Les actions pouvant être soutenues par l'instrument financier, alimentées par les travaux du Réseau européen de prévention de la délinquance et du Forum européen de prévention de la criminalité organisée, pourraient ainsi être les suivantes :

 

- Réunions et séminaires

 

- Etudes et recherches : il s'agirait de progresser vers une meilleure connaissance du phénomène (cf. la pratique du « probleme-oriented policing » ou le concept de « knowledge-based crime prevention »).

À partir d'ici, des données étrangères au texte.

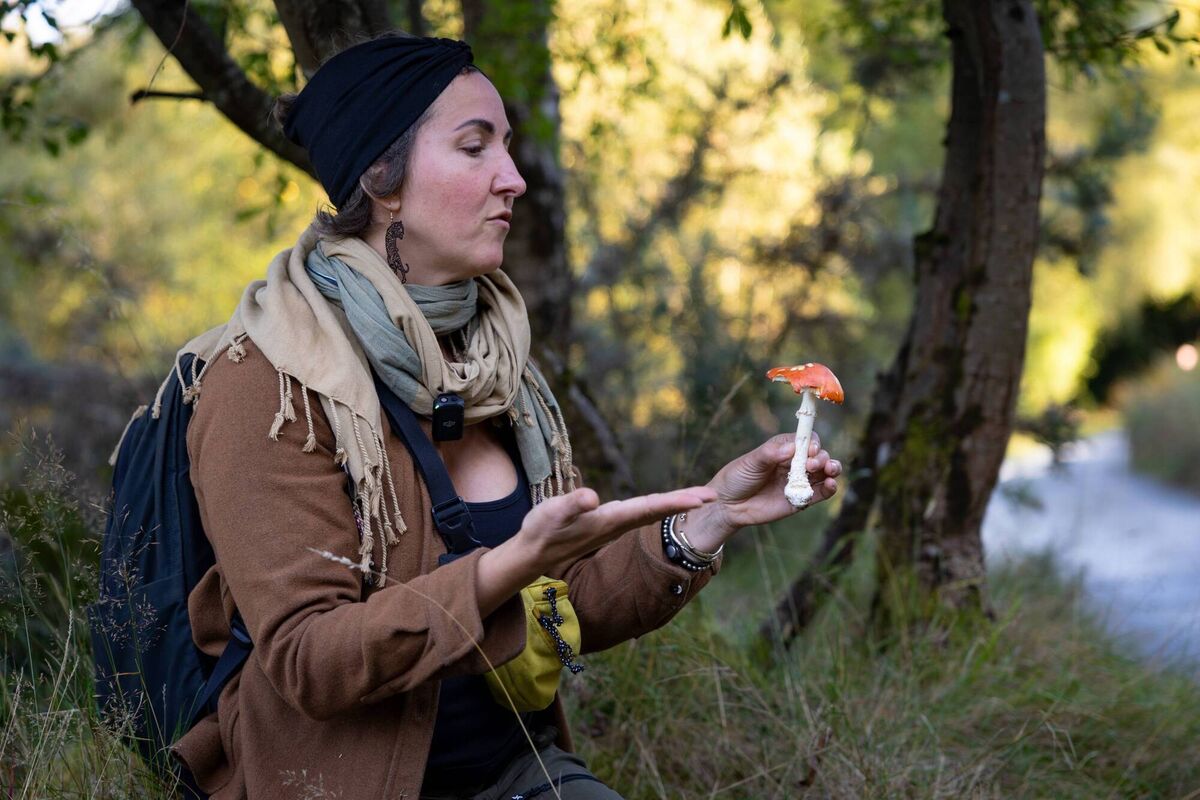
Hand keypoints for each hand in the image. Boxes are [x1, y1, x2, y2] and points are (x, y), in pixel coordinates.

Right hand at [515, 485, 716, 573]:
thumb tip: (592, 497)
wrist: (533, 554)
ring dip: (676, 503)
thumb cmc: (541, 531)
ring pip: (652, 511)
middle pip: (658, 509)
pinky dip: (659, 505)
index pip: (650, 507)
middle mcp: (618, 523)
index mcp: (610, 519)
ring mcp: (615, 524)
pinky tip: (667, 503)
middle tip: (715, 495)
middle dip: (686, 502)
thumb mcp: (551, 514)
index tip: (702, 498)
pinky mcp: (608, 522)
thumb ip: (571, 505)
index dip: (677, 501)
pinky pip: (642, 512)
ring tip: (700, 497)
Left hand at [686, 432, 840, 551]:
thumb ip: (771, 454)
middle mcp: (795, 463)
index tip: (809, 449)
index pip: (805, 440)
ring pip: (824, 473)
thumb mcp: (751, 462)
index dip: (811, 443)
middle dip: (821, 458)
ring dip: (832, 469)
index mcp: (784, 448)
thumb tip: (792, 448)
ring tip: (830, 470)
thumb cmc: (737, 477)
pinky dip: (829, 488)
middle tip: (812, 465)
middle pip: (819, 456)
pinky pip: (820, 493)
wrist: (728, 505)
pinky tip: (831, 485)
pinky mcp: (801, 499)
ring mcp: (799, 481)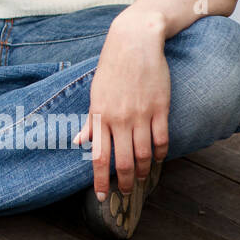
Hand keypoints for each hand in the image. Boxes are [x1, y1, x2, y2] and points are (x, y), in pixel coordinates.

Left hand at [73, 11, 169, 198]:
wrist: (134, 43)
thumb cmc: (112, 68)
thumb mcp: (95, 93)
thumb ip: (90, 121)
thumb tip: (78, 142)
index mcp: (100, 115)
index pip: (99, 156)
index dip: (100, 180)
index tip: (102, 197)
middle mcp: (119, 119)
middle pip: (124, 162)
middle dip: (125, 182)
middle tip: (126, 193)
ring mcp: (141, 114)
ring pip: (144, 155)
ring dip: (144, 172)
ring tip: (142, 179)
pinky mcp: (160, 108)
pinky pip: (161, 140)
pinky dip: (160, 154)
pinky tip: (158, 159)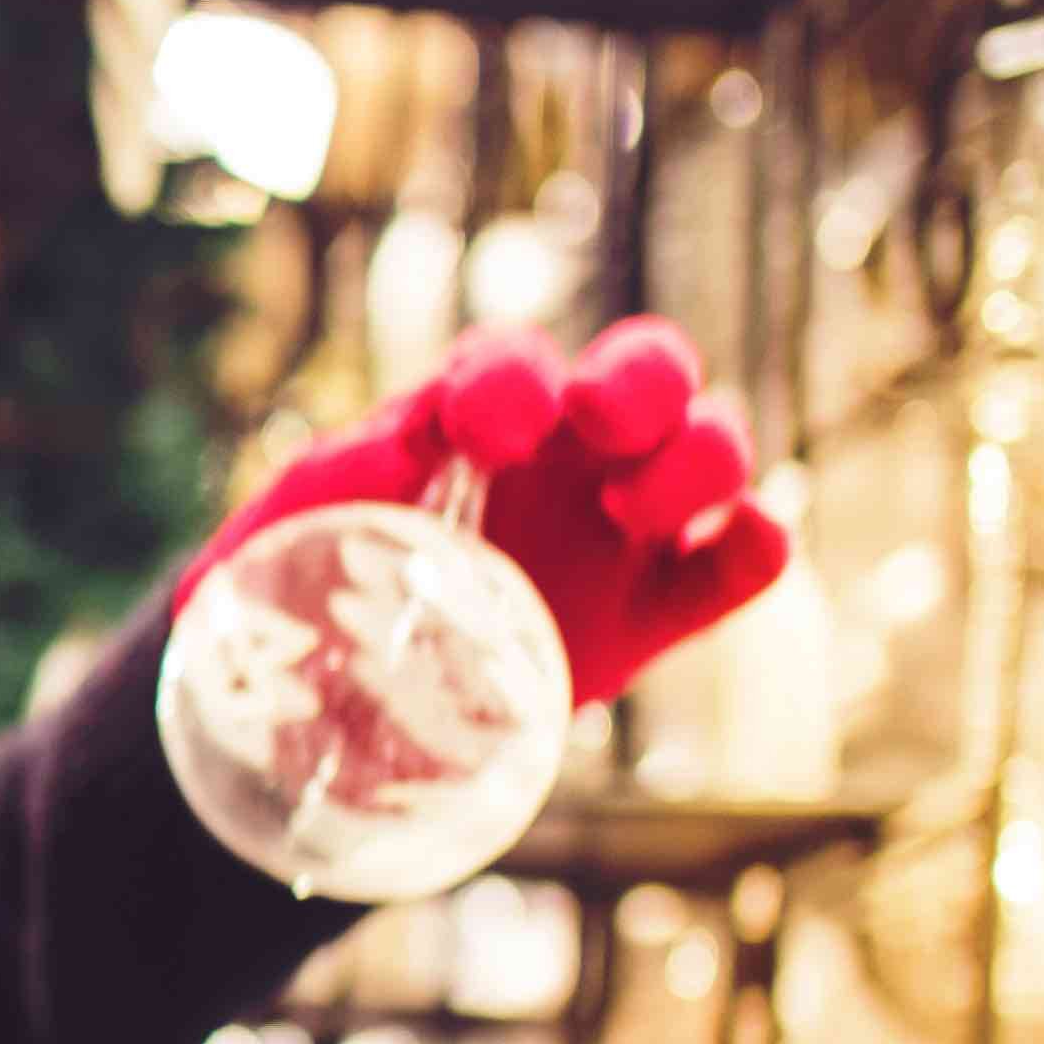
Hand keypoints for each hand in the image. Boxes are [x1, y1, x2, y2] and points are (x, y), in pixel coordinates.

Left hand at [196, 318, 788, 708]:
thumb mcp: (284, 537)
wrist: (330, 682)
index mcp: (474, 411)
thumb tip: (351, 483)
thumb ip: (315, 498)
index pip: (509, 361)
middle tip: (599, 426)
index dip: (508, 380)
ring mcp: (624, 525)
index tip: (485, 431)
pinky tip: (734, 543)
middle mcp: (565, 449)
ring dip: (698, 460)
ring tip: (630, 512)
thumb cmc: (303, 582)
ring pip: (713, 447)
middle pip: (650, 367)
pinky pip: (745, 560)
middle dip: (637, 382)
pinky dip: (758, 542)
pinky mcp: (659, 609)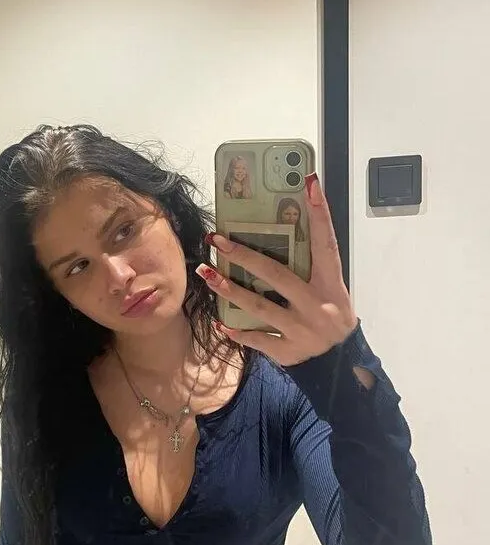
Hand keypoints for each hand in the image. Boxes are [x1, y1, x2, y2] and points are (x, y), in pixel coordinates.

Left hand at [198, 174, 357, 366]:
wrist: (339, 362)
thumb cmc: (328, 314)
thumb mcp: (330, 290)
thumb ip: (310, 267)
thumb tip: (283, 229)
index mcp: (331, 284)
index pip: (325, 243)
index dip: (320, 214)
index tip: (310, 183)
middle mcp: (317, 305)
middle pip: (276, 275)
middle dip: (243, 256)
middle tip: (216, 240)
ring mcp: (302, 330)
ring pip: (259, 306)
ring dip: (229, 289)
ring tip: (206, 273)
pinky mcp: (288, 351)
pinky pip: (257, 338)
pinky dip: (237, 331)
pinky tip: (220, 322)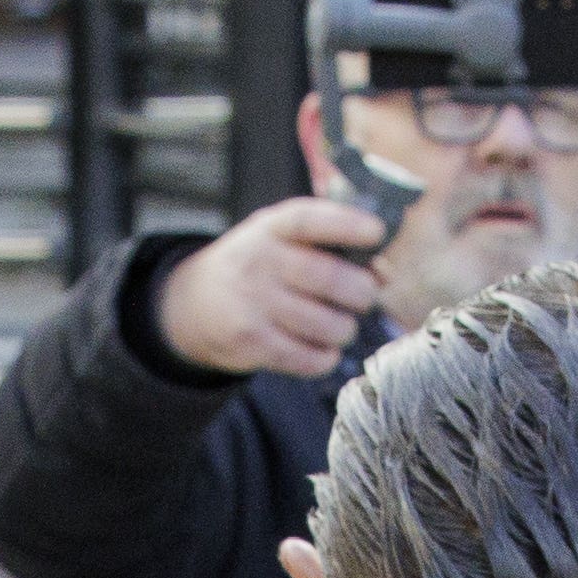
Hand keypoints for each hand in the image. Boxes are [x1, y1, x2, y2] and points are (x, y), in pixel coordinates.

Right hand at [152, 193, 394, 380]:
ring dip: (346, 329)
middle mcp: (258, 262)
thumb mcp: (280, 241)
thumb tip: (384, 274)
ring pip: (325, 324)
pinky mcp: (250, 343)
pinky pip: (306, 358)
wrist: (193, 303)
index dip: (348, 225)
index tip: (377, 233)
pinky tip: (324, 350)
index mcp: (269, 228)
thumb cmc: (258, 267)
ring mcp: (252, 304)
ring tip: (342, 326)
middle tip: (365, 297)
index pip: (309, 219)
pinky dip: (326, 358)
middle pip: (328, 278)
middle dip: (362, 293)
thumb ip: (329, 246)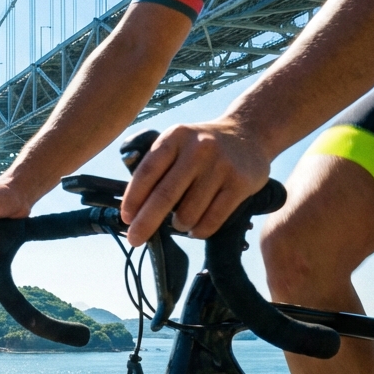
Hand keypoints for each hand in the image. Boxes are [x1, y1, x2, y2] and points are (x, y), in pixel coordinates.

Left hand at [121, 120, 269, 244]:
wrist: (248, 135)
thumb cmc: (201, 147)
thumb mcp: (177, 143)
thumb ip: (157, 168)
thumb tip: (134, 211)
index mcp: (175, 137)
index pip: (147, 172)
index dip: (133, 199)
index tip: (126, 219)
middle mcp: (198, 149)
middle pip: (164, 196)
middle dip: (145, 223)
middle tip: (135, 239)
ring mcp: (221, 166)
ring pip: (188, 214)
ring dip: (179, 226)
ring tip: (181, 221)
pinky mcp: (240, 183)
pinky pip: (211, 220)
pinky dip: (198, 231)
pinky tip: (196, 227)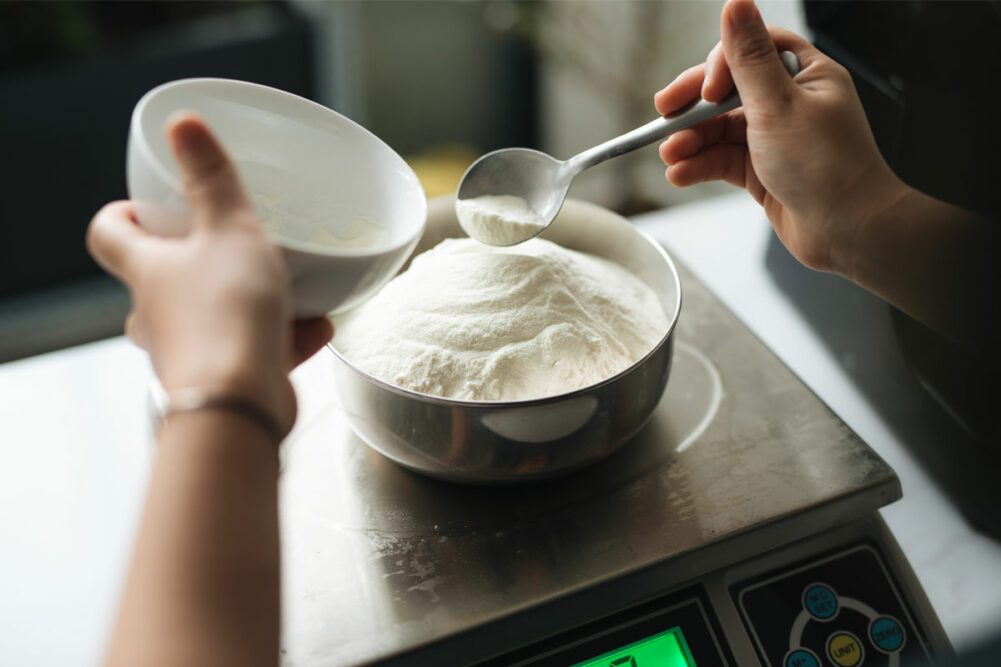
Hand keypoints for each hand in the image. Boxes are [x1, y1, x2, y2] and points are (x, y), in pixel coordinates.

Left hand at [87, 114, 332, 434]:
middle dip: (197, 260)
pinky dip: (283, 337)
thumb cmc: (226, 318)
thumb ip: (212, 179)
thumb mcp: (230, 231)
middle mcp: (157, 315)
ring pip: (214, 316)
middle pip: (163, 278)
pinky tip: (318, 328)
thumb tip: (183, 124)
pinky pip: (254, 349)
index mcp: (148, 271)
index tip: (146, 205)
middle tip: (231, 242)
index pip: (110, 234)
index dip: (122, 215)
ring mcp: (189, 351)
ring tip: (294, 288)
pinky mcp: (225, 381)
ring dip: (251, 301)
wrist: (239, 406)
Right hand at [654, 0, 906, 276]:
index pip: (751, 51)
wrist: (849, 232)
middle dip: (693, 107)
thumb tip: (735, 5)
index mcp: (805, 75)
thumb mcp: (779, 104)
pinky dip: (699, 165)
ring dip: (691, 141)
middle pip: (727, 91)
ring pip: (720, 129)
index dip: (719, 66)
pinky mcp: (763, 171)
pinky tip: (680, 173)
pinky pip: (722, 160)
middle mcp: (790, 103)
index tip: (703, 91)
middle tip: (663, 115)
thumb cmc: (827, 168)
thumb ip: (749, 57)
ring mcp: (775, 138)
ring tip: (670, 156)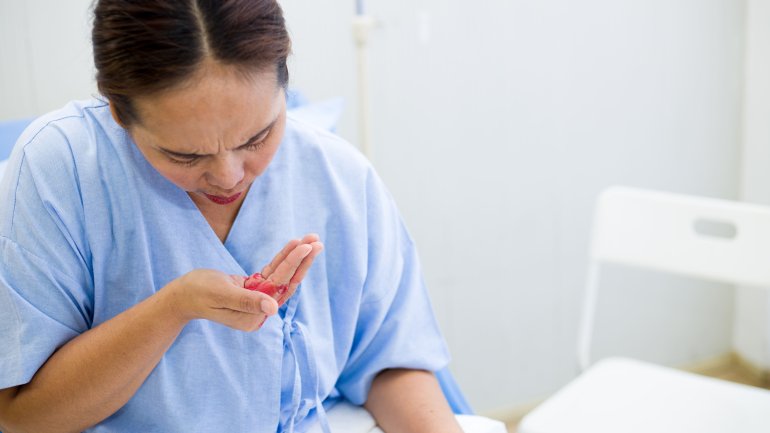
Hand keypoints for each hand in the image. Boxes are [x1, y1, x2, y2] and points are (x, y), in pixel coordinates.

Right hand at [163, 234, 322, 330]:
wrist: (181, 296)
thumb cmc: (197, 294)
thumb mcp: (222, 294)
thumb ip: (248, 301)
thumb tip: (273, 309)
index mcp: (254, 317)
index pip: (280, 287)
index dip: (294, 266)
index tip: (307, 246)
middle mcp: (260, 311)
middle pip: (286, 282)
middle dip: (302, 260)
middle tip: (317, 240)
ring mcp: (258, 300)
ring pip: (282, 276)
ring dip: (296, 257)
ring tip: (312, 238)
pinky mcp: (255, 288)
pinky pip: (272, 271)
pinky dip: (282, 257)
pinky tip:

- Projets pilotes: l'instrument financier pourrait contribuer financièrement à des projets innovants de dimension européenne (ex. centres d'excellence, banques de données)- Echanges de bonnes pratiques

Comme pour les autres actions relevant du Titre VI, l'instrument financier serait géré par la Commission, assistée d'un comité de gestion composé des représentants des Etats membres. Il déterminerait annuellement les priorités de l'instrument financier et se prononcerait sur les propositions de la Commission en ce qui concerne l'utilisation des crédits. Les projets pourraient être financés jusqu'à 70%, ce qui permettrait de soutenir des projets émanant de partenaires non gouvernementaux.

L'instrument financier serait considéré comme une opération pilote, et établi par décision de l'article 34 du Traité sur l'Union européenne pour une période initiale de deux ans (2001-2002). S'agissant des montants financiers, il est souhaitable de prévoir un démarrage prudent. Un budget annuel d'1 MEURO paraît raisonnable, dans l'attente des propositions d'ensemble de la Commission sur les programmes qu'elle gère.

Enfin, les premières priorités pourraient être définies dans le courant de l'année 2001. La conférence organisée sous présidence suédoise de février 2001 pourrait servir à définir quelques premières priorités concrètes, et faciliter le lancement de l'instrument financier dès l'approbation de la décision correspondante.

 

5. Conclusion

 

La Commission invite le Parlement européen et le Conseil, le Comité des Régions, le Comité Economique et Social, à examiner la présente communication et à lui transmettre leurs observations sur la stratégie de prévention de la criminalité qu'elle propose.

Compte tenu de la démarche suggérée, fondée sur l'association de l'ensemble des partenaires de la prévention à la définition d'actions nouvelles, la Commission invite les associations, notamment professionnelles, et les organisations représentant l'industrie et les services, ainsi que toute organisation ou association représentant la société civile et pouvant être concernées, à prendre également connaissance de la présente communication et à lui transmettre leurs observations.